[99s-extend] websocket over ssl

[e at bestmx.net]

Hello all.

I am trying to alter my cowboy-based websocket server from plain to SSL 
connection.
And I found out that I have failed to understand very basics of the 
combination of WS and SSL.

As far as i've understood the very nature of the WS it is a bit altered 
http connection (i open the http connection first, and then i change its 
status to WS)

On the other hand the whole "HTTP story" could be wrapped into SSL, so 
that SSL is an outer layer of data encoding (as seen transparent by an 
application)

thus,
if I open HTTPS connection (which implies SSL enveloping) and then alter 
the connection status to WS, the whole "WS story" appears naturally 
INSIDE THE PREVIOUSLY ESTABLISHED SSL CONNECTION.

Is it true?

In this regard i can hardly find a place in this world for the "WSS" 
term, what does it stand for?

Please, help me fit it in my head.

However, i might be confusing some Client-Side entities, that are 
involved in the process of starting up my WebSocket.

I am using a Browser with JavaScript.

The semantics of the very WebSocket.start() operation is not enough 
clear to me. Please, do not laugh.

when i do JS WebSocket.start() does it:
(a) opens an http connection and then alters it to WS
(b) alters the connection in the context of which the JS process is running
????

I'll be damned if the answer was lying on the surface of the internet!

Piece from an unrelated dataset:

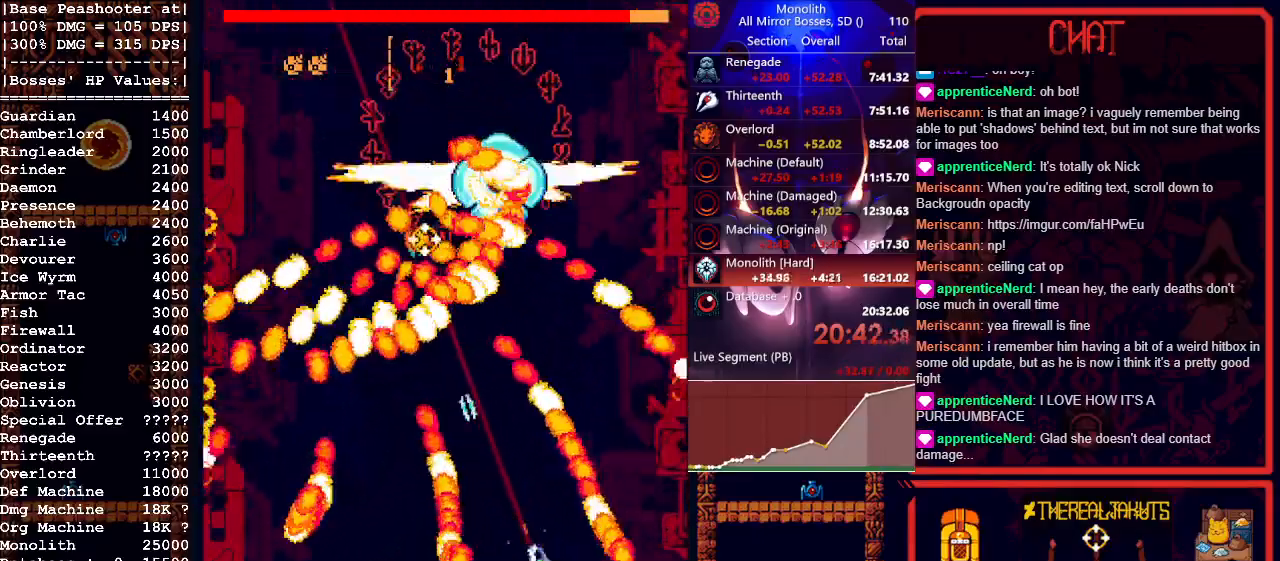
{"keys": ["d", "s"], "mouse": ["left"], "events": [[200, "w", "down"], [250, "a", "down"], [250, "w", "up"], [300, "a", "up"], [333, "d", "down"], [383, "s", "down"]]}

The third part of this ugly question is about cowboy actually.
How all these entities mentioned above do map into my_app.erl file?
what particular bits of cowboy's "configuration" (may i call this 
particular piece of code a "setup" or "config"?) affect what aspects of 
the connection initialization.

well, i am afraid it could be put in a simpler way:
"Exactly When and Where the WSS story begins?"